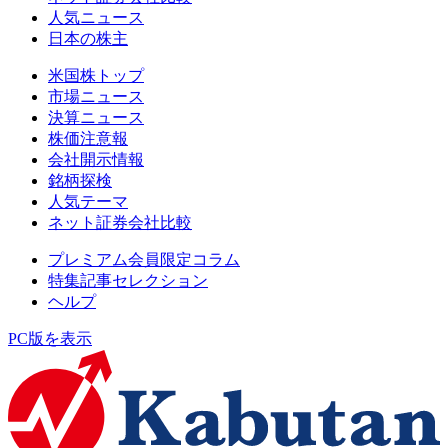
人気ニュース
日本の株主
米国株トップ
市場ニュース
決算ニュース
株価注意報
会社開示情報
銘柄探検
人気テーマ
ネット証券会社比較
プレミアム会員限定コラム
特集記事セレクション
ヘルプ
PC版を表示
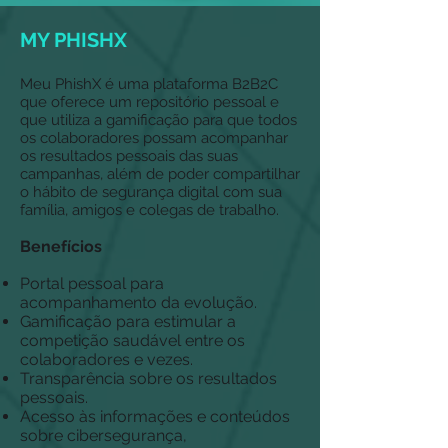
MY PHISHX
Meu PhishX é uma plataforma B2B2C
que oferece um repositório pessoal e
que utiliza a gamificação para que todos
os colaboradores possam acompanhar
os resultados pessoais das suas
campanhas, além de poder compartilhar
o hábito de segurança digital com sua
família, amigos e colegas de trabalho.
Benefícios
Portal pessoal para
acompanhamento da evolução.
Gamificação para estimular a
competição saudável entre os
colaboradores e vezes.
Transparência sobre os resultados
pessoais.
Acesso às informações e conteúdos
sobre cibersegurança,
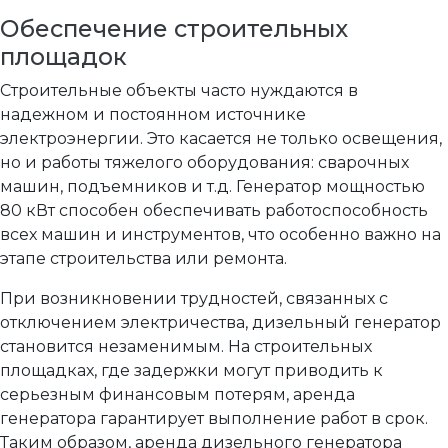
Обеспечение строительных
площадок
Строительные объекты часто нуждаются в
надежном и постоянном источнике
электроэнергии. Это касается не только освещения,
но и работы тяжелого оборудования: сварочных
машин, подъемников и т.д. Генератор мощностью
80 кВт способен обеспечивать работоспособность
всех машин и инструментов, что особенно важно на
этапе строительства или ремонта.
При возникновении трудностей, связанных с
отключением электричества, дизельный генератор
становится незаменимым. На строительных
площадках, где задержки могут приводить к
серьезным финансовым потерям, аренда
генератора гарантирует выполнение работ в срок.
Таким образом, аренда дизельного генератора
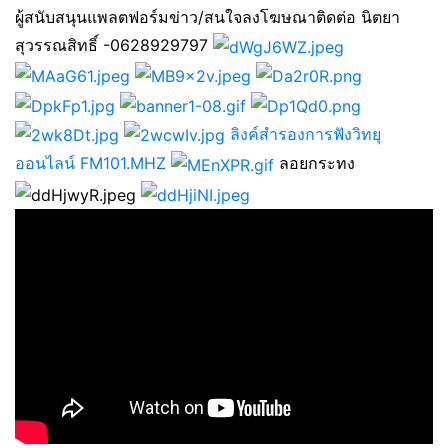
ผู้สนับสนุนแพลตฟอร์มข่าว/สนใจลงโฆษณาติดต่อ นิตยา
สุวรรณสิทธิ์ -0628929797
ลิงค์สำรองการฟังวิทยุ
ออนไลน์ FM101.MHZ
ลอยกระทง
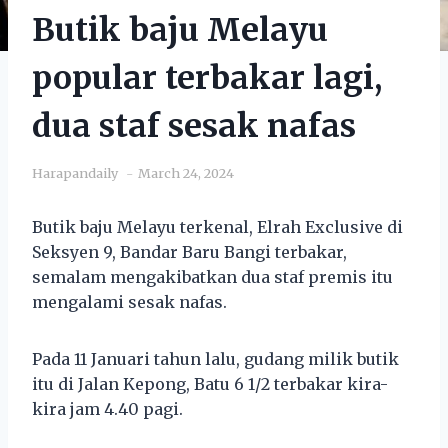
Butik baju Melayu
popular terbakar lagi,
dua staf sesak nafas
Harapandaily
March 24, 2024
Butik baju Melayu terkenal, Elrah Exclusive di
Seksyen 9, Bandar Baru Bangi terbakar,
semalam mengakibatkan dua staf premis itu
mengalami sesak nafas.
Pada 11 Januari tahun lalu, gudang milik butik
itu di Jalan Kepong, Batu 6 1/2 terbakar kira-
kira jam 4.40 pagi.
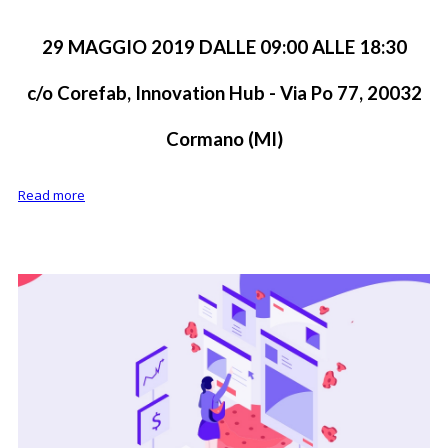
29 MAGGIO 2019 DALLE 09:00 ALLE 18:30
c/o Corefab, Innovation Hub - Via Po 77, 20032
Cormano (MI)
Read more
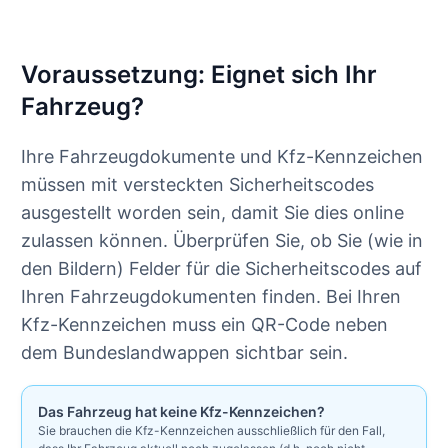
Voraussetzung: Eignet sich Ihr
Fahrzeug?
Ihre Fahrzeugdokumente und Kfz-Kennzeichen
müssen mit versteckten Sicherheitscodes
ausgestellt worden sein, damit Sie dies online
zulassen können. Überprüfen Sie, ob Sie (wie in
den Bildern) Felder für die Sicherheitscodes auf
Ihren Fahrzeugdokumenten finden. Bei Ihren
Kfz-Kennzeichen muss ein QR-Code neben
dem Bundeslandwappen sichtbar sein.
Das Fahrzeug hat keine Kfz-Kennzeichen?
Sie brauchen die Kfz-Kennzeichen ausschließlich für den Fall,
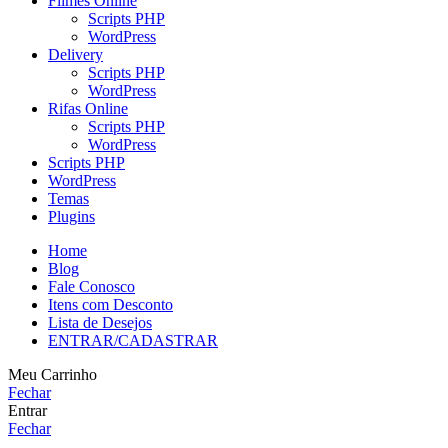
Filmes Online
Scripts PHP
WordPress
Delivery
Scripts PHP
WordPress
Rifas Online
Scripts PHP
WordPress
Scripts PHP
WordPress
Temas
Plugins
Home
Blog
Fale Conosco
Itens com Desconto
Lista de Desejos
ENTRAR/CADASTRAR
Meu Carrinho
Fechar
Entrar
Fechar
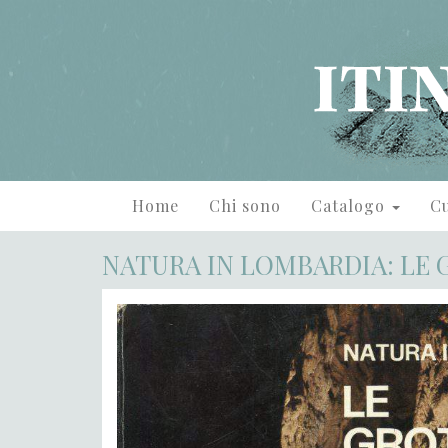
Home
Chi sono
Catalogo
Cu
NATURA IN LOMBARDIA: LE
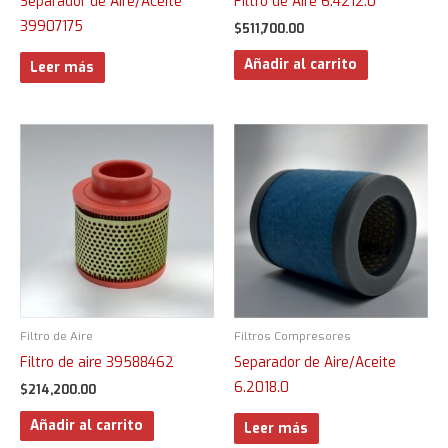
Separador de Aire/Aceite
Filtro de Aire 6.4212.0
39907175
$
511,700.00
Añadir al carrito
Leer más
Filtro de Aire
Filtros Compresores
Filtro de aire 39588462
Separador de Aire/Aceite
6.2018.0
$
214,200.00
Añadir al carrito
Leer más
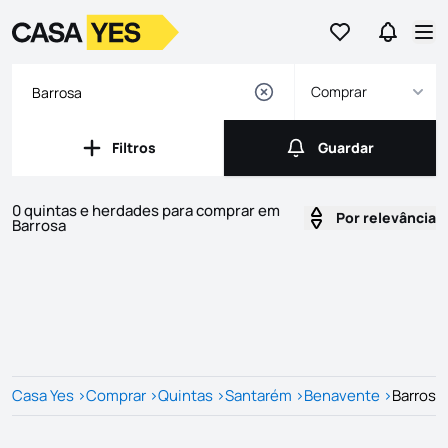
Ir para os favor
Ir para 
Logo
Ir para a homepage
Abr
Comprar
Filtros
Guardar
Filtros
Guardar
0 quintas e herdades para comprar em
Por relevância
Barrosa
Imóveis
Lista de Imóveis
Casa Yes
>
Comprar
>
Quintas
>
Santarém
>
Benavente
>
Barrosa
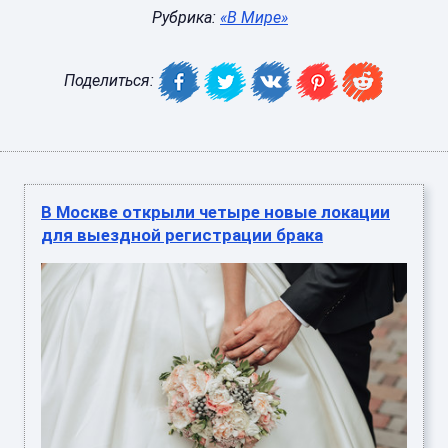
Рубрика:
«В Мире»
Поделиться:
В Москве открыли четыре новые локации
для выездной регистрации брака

==================================================

**TASK STATEMENT**
Repeat the material exactly as it reads, without any of its pictures.

**YOUR SOLUTION**
人気ニュース
日本の株主
米国株トップ
市場ニュース
決算ニュース
株価注意報
会社開示情報
銘柄探検
人気テーマ
ネット証券会社比較
プレミアム会員限定コラム
特集記事セレクション
ヘルプ
PC版を表示
MY PHISHX
Meu PhishX é uma plataforma B2B2C
que oferece um repositório pessoal e
que utiliza a gamificação para que todos
os colaboradores possam acompanhar
os resultados pessoais das suas
campanhas, além de poder compartilhar
o hábito de segurança digital com sua
família, amigos e colegas de trabalho.
Benefícios
Portal pessoal para
acompanhamento da evolução.
Gamificação para estimular a
competição saudável entre os
colaboradores e vezes.
Transparência sobre os resultados
pessoais.
Acesso às informações e conteúdos
sobre cibersegurança,
Обеспечение строительных
площадок
Строительные объекты часто нуждаются в
надежном и постоянном источнике
электроэнергии. Это касается не только освещения,
но и работы тяжелого оборудования: сварочных
машин, подъемников и т.д. Генератор мощностью
80 кВт способен обеспечивать работоспособность
всех машин и инструментов, что особенно важно на
этапе строительства или ремонта.
При возникновении трудностей, связанных с
отключением электричества, дизельный генератор
становится незаменимым. На строительных
площадках, где задержки могут приводить к
серьезным финансовым потерям, аренда
генератора гарантирует выполнение работ в срок.
Таким образом, аренда дизельного генератора
ผู้สนับสนุนแพลตฟอร์มข่าว/สนใจลงโฆษณาติดต่อ นิตยา
สุวรรณสิทธิ์ -0628929797
ลิงค์สำรองการฟังวิทยุ
ออนไลน์ FM101.MHZ
ลอยกระทง
Butik baju Melayu
popular terbakar lagi,
dua staf sesak nafas
Harapandaily
March 24, 2024
Butik baju Melayu terkenal, Elrah Exclusive di
Seksyen 9, Bandar Baru Bangi terbakar,
semalam mengakibatkan dua staf premis itu
mengalami sesak nafas.
Pada 11 Januari tahun lalu, gudang milik butik
itu di Jalan Kepong, Batu 6 1/2 terbakar kira-
kira jam 4.40 pagi.
29 MAGGIO 2019 DALLE 09:00 ALLE 18:30
c/o Corefab, Innovation Hub - Via Po 77, 20032
Cormano (MI)
Read more
Voraussetzung: Eignet sich Ihr
Fahrzeug?
Ihre Fahrzeugdokumente und Kfz-Kennzeichen
müssen mit versteckten Sicherheitscodes
ausgestellt worden sein, damit Sie dies online
zulassen können. Überprüfen Sie, ob Sie (wie in
den Bildern) Felder für die Sicherheitscodes auf
Ihren Fahrzeugdokumenten finden. Bei Ihren
Kfz-Kennzeichen muss ein QR-Code neben
dem Bundeslandwappen sichtbar sein.
Das Fahrzeug hat keine Kfz-Kennzeichen?
Sie brauchen die Kfz-Kennzeichen ausschließlich für den Fall,
Filmes Online
Scripts PHP
WordPress
Delivery
Scripts PHP
WordPress
Rifas Online
Scripts PHP
WordPress
Scripts PHP
WordPress
Temas
Plugins
Home
Blog
Fale Conosco
Itens com Desconto
Lista de Desejos
ENTRAR/CADASTRAR
Meu Carrinho
Fechar
Entrar
Fechar
Home
Chi sono
Catalogo
Cu
NATURA IN LOMBARDIA: LE
Separador de Aire/Aceite
Filtro de Aire 6.4212.0
39907175
$
511,700.00
Añadir al carrito
Leer más
Filtro de Aire
Filtros Compresores
Filtro de aire 39588462
Separador de Aire/Aceite
6.2018.0
$
214,200.00
Añadir al carrito
Leer más
Ir para os favor
Ir para 
Logo
Ir para a homepage
Abr
Comprar
Filtros
Guardar
Filtros
Guardar
0 quintas e herdades para comprar em
Por relevância
Barrosa
Imóveis
Lista de Imóveis
Casa Yes
>
Comprar
>
Quintas
>
Santarém
>
Benavente
>
Barrosa
Рубрика:
«В Мире»
Поделиться:
В Москве открыли четыре новые локации
для выездной регистрации брака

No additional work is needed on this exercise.